Quarterly Commentary – Q3 2021

View/Download PDF version of Q3 Commentary (or read text below)

Stocks
U.S. stocks were modestly down, between 1-2% in the case of each of the major indices, during Q3. Although Q2 corporate earnings (reported during Q3) were very strong, the positive results were already priced in, given that equity markets rose about 15% in the first half of 2021. Moreover, supply chain challenges were noted widely in company commentary, dampening the earnings outlook for Q3 and Q4. In the present environment, demand remains extremely strong – even in the face of the Delta Variant – but companies are struggling to meet said demand as labor and material shortages abound, while global logistics are obstructed by recurring covid outbreaks in Asia. Expectations are that consumer sentiment will remain very healthy for the foreseeable future, with the unemployment rate nearly back to long-run central bank targets, from as a high as 14.8% in April 2020, so the key determinant to corporate earnings over the coming periods is the health of the global supply environment.

Bonds
The ten-year Treasury Bond ticked up a bit, from 1.44% to 1.48%, between the first and last days of the quarter; correspondingly, bond indices were basically flat in Q3. However, rate volatility tells a different story: the ten-year declined to as low as 1.19% in early August and peaked at 1.55% in late September. In turn, bonds performed negatively in the last month of Q3 as rates rose. Nonetheless, rates remain very low, that is, accommodative to economic growth, in the context of the long-term precedent, with the U.S. economy historically operating with a ten-year around 4-5%.
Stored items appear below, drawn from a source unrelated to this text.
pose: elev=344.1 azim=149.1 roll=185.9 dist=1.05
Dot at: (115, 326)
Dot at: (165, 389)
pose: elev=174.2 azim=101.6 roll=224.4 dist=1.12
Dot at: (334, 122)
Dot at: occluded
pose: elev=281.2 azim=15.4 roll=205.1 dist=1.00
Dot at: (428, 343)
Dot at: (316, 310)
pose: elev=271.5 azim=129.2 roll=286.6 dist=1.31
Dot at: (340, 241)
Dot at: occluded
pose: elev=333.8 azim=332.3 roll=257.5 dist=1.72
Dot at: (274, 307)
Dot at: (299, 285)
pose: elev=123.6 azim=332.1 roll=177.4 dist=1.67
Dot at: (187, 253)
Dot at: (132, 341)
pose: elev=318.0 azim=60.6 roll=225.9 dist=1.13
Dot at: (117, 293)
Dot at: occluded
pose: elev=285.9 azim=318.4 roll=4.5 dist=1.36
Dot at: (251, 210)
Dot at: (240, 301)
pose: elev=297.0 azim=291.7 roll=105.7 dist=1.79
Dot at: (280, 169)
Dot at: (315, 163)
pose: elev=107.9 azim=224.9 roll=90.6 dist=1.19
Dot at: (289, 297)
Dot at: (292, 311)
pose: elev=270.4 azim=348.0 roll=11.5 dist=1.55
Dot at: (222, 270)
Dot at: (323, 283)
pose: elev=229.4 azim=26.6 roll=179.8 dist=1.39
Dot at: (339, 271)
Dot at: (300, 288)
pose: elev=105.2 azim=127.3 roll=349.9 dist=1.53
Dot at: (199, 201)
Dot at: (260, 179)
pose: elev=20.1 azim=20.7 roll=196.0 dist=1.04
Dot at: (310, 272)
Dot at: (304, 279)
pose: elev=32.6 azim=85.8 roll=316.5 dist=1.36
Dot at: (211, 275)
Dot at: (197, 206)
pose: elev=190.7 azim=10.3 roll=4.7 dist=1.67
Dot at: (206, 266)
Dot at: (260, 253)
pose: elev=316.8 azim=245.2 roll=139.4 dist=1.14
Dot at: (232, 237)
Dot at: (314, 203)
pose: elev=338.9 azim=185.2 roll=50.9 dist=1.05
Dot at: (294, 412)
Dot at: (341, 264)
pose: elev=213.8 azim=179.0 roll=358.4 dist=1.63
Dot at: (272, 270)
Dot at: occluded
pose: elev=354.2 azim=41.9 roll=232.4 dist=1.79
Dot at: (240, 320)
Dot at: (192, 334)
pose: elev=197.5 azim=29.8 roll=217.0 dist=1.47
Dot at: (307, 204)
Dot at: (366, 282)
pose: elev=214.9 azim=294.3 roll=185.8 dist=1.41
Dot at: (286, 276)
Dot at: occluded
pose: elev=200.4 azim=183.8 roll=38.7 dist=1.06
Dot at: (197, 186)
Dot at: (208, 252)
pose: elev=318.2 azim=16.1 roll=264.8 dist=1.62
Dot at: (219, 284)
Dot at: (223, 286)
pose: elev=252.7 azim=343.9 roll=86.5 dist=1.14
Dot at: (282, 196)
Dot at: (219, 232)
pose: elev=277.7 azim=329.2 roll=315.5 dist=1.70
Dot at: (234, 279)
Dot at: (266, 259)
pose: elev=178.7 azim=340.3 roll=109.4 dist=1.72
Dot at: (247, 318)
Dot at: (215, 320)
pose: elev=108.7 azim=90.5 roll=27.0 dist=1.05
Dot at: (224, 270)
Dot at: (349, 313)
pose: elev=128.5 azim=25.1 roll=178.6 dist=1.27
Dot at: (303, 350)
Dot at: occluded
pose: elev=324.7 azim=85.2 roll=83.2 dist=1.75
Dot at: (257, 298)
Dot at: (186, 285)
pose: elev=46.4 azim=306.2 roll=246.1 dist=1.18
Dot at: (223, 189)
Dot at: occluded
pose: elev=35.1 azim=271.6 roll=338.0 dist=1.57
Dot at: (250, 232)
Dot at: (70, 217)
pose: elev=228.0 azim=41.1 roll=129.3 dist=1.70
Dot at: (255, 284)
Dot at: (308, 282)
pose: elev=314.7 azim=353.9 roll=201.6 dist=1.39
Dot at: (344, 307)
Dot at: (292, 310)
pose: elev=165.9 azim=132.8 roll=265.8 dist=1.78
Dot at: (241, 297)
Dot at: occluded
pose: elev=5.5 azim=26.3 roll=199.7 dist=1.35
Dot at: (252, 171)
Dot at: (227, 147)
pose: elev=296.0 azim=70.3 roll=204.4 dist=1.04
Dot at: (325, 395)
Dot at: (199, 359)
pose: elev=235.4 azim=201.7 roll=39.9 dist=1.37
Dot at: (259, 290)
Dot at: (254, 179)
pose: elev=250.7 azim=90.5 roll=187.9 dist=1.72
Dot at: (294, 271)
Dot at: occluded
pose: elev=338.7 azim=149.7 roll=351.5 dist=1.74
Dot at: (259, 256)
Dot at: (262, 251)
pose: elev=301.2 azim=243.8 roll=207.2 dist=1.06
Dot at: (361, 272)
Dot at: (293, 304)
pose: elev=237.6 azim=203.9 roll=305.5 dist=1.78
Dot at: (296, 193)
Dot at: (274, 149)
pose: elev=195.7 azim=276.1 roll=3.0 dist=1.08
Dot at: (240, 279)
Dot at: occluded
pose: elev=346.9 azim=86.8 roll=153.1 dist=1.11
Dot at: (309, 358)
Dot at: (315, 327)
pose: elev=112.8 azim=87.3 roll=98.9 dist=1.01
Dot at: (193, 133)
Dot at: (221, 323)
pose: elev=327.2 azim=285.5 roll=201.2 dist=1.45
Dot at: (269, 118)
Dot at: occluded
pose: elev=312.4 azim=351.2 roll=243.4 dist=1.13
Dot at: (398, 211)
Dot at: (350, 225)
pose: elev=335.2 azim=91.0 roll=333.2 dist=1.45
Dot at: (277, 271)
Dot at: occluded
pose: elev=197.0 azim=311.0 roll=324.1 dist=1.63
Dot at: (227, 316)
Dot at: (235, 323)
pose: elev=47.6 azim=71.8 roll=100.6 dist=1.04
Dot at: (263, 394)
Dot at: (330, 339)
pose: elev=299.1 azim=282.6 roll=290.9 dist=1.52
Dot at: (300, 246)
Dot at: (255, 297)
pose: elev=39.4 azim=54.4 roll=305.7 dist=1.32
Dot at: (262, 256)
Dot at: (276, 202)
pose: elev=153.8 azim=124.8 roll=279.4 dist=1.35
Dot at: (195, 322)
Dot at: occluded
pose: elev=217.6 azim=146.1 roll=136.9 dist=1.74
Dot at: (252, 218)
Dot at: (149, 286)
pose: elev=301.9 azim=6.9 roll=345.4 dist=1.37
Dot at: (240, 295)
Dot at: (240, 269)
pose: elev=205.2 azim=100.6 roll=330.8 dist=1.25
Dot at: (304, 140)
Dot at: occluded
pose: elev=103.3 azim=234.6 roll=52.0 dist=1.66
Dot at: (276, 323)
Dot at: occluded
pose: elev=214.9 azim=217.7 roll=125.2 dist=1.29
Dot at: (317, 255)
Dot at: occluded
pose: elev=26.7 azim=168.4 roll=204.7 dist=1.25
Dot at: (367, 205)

Inflation was high during the quarter, with CPI readings near 5%, because of the tight supply environment combined with booming consumer demand. Although economists and central bank personnel now believe inflation may be of greater permanence than previously considered, Q3 2021 could represent the inflation peak. Inflation was quite low following the Great Financial Crisis, so modestly higher and persistent price increases relative to pre-covid is not necessarily concerning. Fed Chairman, Jay Powell, indicates he will not be increasing rates until the end of 2022, and the probable future environment in which rates move higher, slowly and at a consistent pace, with inflation readings near 3%, is unlikely to be harmful to economic activity. Should inflation continue at clips near 5%, more rapid and material rate increases could be in order, which may present an obstacle to economic growth.

Outlook
Looking forward to the next 6-18 months, the most important economic issue is the status of supply. As previously noted, supply challenges are primarily deriving from 1) sheer natural resource shortages, 2) labor shortages, 3) logistics congestion resulting from covid outbreaks. It is impossible to know with certainty when global supply will resume in a fully functional, normalized way, however, generally speaking, the global economy is extraordinarily good at allocating resources such that demand is fulfilled. It may take up to a couple years for supply to resolve itself fully, during which inflation may be elevated around 3%, but as mentioned, this scenario is not a bad one for economic health. Demand should remain strong, though the U.S. labor shortage is likely to persist, challenging employers. Finally, a fiscal infrastructure bill remains up for vote, providing additional demand stimulus if passed.